THROWBACK - Nike Mercurial Vapor IV
One of the most infamous football boots of all time.
When 2007 came around, so did the 4th Mercurial Vapor from Nike. It’s predecessor, the Vapor III, was headlined by a certain Ronaldo from Brazil. The IV (4) was headlined by a certain Ronaldo from Portugal.
You think back to Cristiano Ronaldo’s time at Manchester United and will fondly remember these being on feet. In the wide array of all the colourways, this Citron one will probably stand out as the most memorable to all of us. Particularly here in Australia, where this colourway was the most commercially pushed at the time.
Competing against the F50.7/.8 TUNiT series from adidas, the Vapor IV truly began the whole ‘you’ll be faster!’ marketing strategy. Grams began to become the talk of the town, as the boots weight at 230g was touted around a lot. Remember the following advert? Ronaldo was teed up against a Bugatti Veyron, which was at the time the fastest car in the world, and beat it a short race. Believable, right?
You could just wonder how an advert like that would go down these days…
This boot was a piece of aesthetic art. The Mercurial Vapor IV featured a Tejin Microfibre synthetic with a thin lace cover. This was the first Mercurial to implement a lace cover, which was a big selling point in the hearts and minds of footballers around the world. It’s TPU injected heel-wrap with a glass-fibre construction provided some extra strength and stability, but mainly aided in boots aesthetics. These blitzed all other boots on the market at the time in terms of how brilliant they looked. It’s soleplate didn’t stray too far from the Vapor III, still sticking to a split sole and multi-directional bladed studs.

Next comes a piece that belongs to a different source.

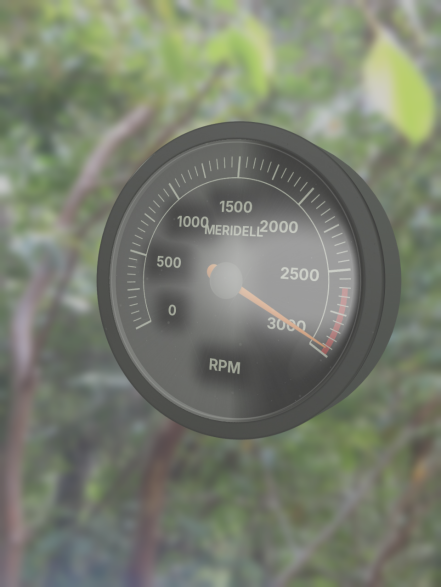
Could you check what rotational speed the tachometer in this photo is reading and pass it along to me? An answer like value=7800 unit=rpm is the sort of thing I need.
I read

Now if you wore a pair of these, you would have also experienced the horrifying pain of blisters. No, the pink inserts were not ‘blister pods’, but rather ‘foam pods’ to help stabilise you and cradle your foot in place. However, the intended purpose was pointless, as whoever wore these certainly experienced some of the worst blistering any football boot could ever give. It even reached the point were some stores would ensure the customer that these boots they were about to purchase, will give them blisters, and they cannot return them for that reason. But they still sold like snags in bread at your local State League outfit's home match.
No matter how painful the break in period was, people still lapped up the Vapor IV. The boot was well bearable after breaking them in. They offered a fast-feel when playing, and gave the wearer a thin sensation on the ball. They were as good as synthetics could come at that time, and produced a wonderful playing experience. Back then, this was the boot that when wearing them, you HAD to perform. Defenders enjoyed crunching tackles on all who wore these, as it was still predominantly a sea of black boots on the pitch back them. How the times have changed…
The Mercurial Vapor IV paved the way for what the Mercurial is today. This was the boot that truly cemented the Mercurial as the fast, pacey boot, and further played into the silos iconic image. Through the use of their star studded line-up, including the magnificent CR7, the Mercurial very quickly rose to prominence and stayed there.